Het pensioen van Daniel Day-Lewis liet me niet los tijdens het kijken van Phantom Thread. Jay-Z, Ozzy Osbourne, Heintje Davids: Day-Lewis zou zich in een mooi rijtje artiesten kunnen scharen die met gevoel voor drama hun afscheid aankondigden, met afscheidstours, betraande fans en grote interviews, om twee jaar later doodleuk terug te keren. Maar goed, zoiets zou Day-Lewis niet doen, is de consensus. Day-Lewis, zo is ooit door film-illuminati besloten, is de beste acteur ter wereld. Daarnaast is hij een bloedernstige man én method actor.
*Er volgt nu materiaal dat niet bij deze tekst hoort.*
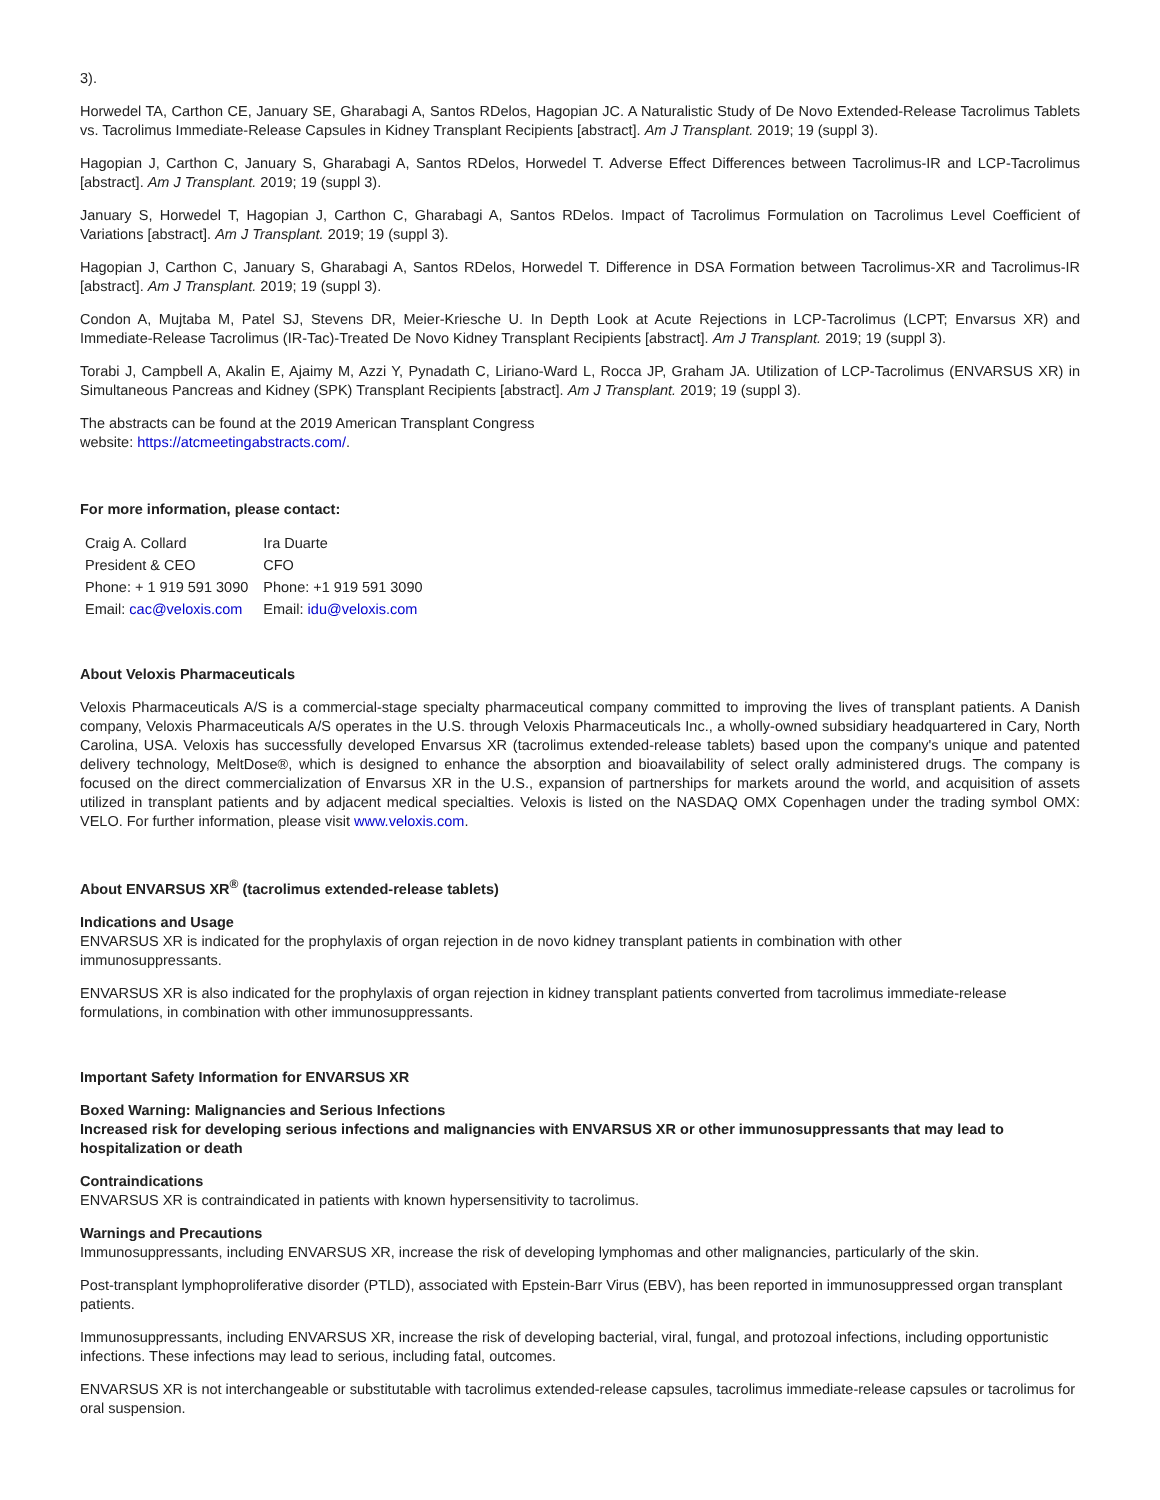3).
Horwedel TA, Carthon CE, January SE, Gharabagi A, Santos RDelos, Hagopian JC. A Naturalistic Study of De Novo Extended-Release Tacrolimus Tablets vs. Tacrolimus Immediate-Release Capsules in Kidney Transplant Recipients [abstract]. Am J Transplant. 2019; 19 (suppl 3).
Hagopian J, Carthon C, January S, Gharabagi A, Santos RDelos, Horwedel T. Adverse Effect Differences between Tacrolimus-IR and LCP-Tacrolimus [abstract]. Am J Transplant. 2019; 19 (suppl 3).
January S, Horwedel T, Hagopian J, Carthon C, Gharabagi A, Santos RDelos. Impact of Tacrolimus Formulation on Tacrolimus Level Coefficient of Variations [abstract]. Am J Transplant. 2019; 19 (suppl 3).
Hagopian J, Carthon C, January S, Gharabagi A, Santos RDelos, Horwedel T. Difference in DSA Formation between Tacrolimus-XR and Tacrolimus-IR [abstract]. Am J Transplant. 2019; 19 (suppl 3).
Condon A, Mujtaba M, Patel SJ, Stevens DR, Meier-Kriesche U. In Depth Look at Acute Rejections in LCP-Tacrolimus (LCPT; Envarsus XR) and Immediate-Release Tacrolimus (IR-Tac)-Treated De Novo Kidney Transplant Recipients [abstract]. Am J Transplant. 2019; 19 (suppl 3).
Torabi J, Campbell A, Akalin E, Ajaimy M, Azzi Y, Pynadath C, Liriano-Ward L, Rocca JP, Graham JA. Utilization of LCP-Tacrolimus (ENVARSUS XR) in Simultaneous Pancreas and Kidney (SPK) Transplant Recipients [abstract]. Am J Transplant. 2019; 19 (suppl 3).
The abstracts can be found at the 2019 American Transplant Congress
website: https://atcmeetingabstracts.com/.
For more information, please contact:
| Craig A. Collard | Ira Duarte |
| President & CEO | CFO |
| Phone: + 1 919 591 3090 | Phone: +1 919 591 3090 |
| Email: cac@veloxis.com | Email: idu@veloxis.com |
About Veloxis Pharmaceuticals
Veloxis Pharmaceuticals A/S is a commercial-stage specialty pharmaceutical company committed to improving the lives of transplant patients. A Danish company, Veloxis Pharmaceuticals A/S operates in the U.S. through Veloxis Pharmaceuticals Inc., a wholly-owned subsidiary headquartered in Cary, North Carolina, USA. Veloxis has successfully developed Envarsus XR (tacrolimus extended-release tablets) based upon the company's unique and patented delivery technology, MeltDose®, which is designed to enhance the absorption and bioavailability of select orally administered drugs. The company is focused on the direct commercialization of Envarsus XR in the U.S., expansion of partnerships for markets around the world, and acquisition of assets utilized in transplant patients and by adjacent medical specialties. Veloxis is listed on the NASDAQ OMX Copenhagen under the trading symbol OMX: VELO. For further information, please visit www.veloxis.com.
About ENVARSUS XR<sup>®</sup> (tacrolimus extended-release tablets)
Indications and Usage
ENVARSUS XR is indicated for the prophylaxis of organ rejection in de novo kidney transplant patients in combination with other
immunosuppressants.
ENVARSUS XR is also indicated for the prophylaxis of organ rejection in kidney transplant patients converted from tacrolimus immediate-release formulations, in combination with other immunosuppressants.
Important Safety Information for ENVARSUS XR
Boxed Warning: Malignancies and Serious Infections
Increased risk for developing serious infections and malignancies with ENVARSUS XR or other immunosuppressants that may lead to hospitalization or death
Contraindications
ENVARSUS XR is contraindicated in patients with known hypersensitivity to tacrolimus.
Warnings and Precautions
Immunosuppressants, including ENVARSUS XR, increase the risk of developing lymphomas and other malignancies, particularly of the skin.
Post-transplant lymphoproliferative disorder (PTLD), associated with Epstein-Barr Virus (EBV), has been reported in immunosuppressed organ transplant patients.
Immunosuppressants, including ENVARSUS XR, increase the risk of developing bacterial, viral, fungal, and protozoal infections, including opportunistic infections. These infections may lead to serious, including fatal, outcomes.
ENVARSUS XR is not interchangeable or substitutable with tacrolimus extended-release capsules, tacrolimus immediate-release capsules or tacrolimus for oral suspension.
Dat heeft hem de das omgedaan: knoopjes aannaaien
De filmwereld rouwt en de patiënt zelf deed weinig om de stemming te verlichten. Over het moment dat de film af was, verklaarde hij aan W Magazine: ‘And then we stopped laughing because we were both overwhelmed by a sense of sadness. (…) We didn’t realize what we had given birth to. It was hard to live with. And still is.’ Het deed me even denken aan de woorden van J. Robert Oppenheimer, vader van de atoombom, nadat hij het eerste kernwapen zag ontploffen in 1945: ‘We knew the world would not be the same. A few people laughed, a few people cried, most people were silent.’
Het blijft moeilijk te geloven dat juist déze rol Day-Lewis over het randje naar Tafeltje Dekje heeft geduwd. Voor My Left Foot liet hij zich de hele draaiperiode rondrijden in een rolstoel, voor In the Name of the Father sliep hij in een verlaten gevangenis, en de overlevering wil dat hij zich niet douchte gedurende de opnamen van The Crucible. Ik denk dan met name: wat vervelend voor je collega’s. Je wint er misschien wel Oscars mee, maar ik verwacht niet dat er meer in zit dan een afscheidsborreltje bij de koffie-automaat.
De voorbereiding van Day-Lewis op het leven van couturier Reynolds Woodock in Phantom Thread leek me niet noodzakelijk een lijdensweg. Woodcock gedraagt zich als een verwend prinsje, wiens mojo al verstoord raakt door het geluid van toast die wordt besmeerd. Zijn zus moedigt het gekwelde kunstenaarsgedrag aan, want wie zich zó gekweld gedraagt is vast een echte kunstenaar. De orde wordt verstoord door zijn nieuwe muze Alma (Vicky Krieps), een serene, mystieke vrouw die weigert zich aan de kant te laten schuiven. Alma moet het in de film nogal ontgelden, en dus actrice Vicky Krieps ook: ze vertelde in een interview dat Day-Lewis haar voor de opnames van de film niet aan wilde kijken. Ook ging hij voor de rol maandenlang in de leer bij Marc Happel, kostuumontwerper bij het New York City Ballet. Hij naaide honderden knoopjes aan. Dat heeft hem de das omgedaan: knoopjes aannaaien.
Misschien dat praten over method acting de meest effectieve pr-methode ooit is
Dus terwijl ik Phantom Thread keek dacht ik: was dat het waard? Zien we die naaikunsten nou echt terug op het scherm, of is het toch vooral de mythe rondom method acting die een romantische waas voor filmminnende ogen tovert? Anthony Hopkins heeft, toen hij de rol van Alfred Hitchcock op zich nam in 2012, prachtige interviews gegeven waarin hij Day-Lewis’ zo gecultiveerde method acting afschiet: ‘Ik leer gewoon mijn tekst en kom naar de set.’ Je kunt dat zien als opscheppen van Hopkins, zoals die irritante mensen deden op je middelbare school, die een 9 haalden voor een SO topografie en zeiden dat ze helemaal niet hadden geleerd. Maar ik zie het als een olijke ontmanteling.
Misschien dat praten over method acting de meest effectieve pr-methode ooit is. Misschien was de rol van Reynolds Woodcock de kroon op het werk, de vervolmaking van de rol van getergde kunstenaar die Day-Lewis in interviews altijd al speelde. Dát werk verdient straks bij de Oscars, naast zijn werk op het witte doek, een lifetime achievement award.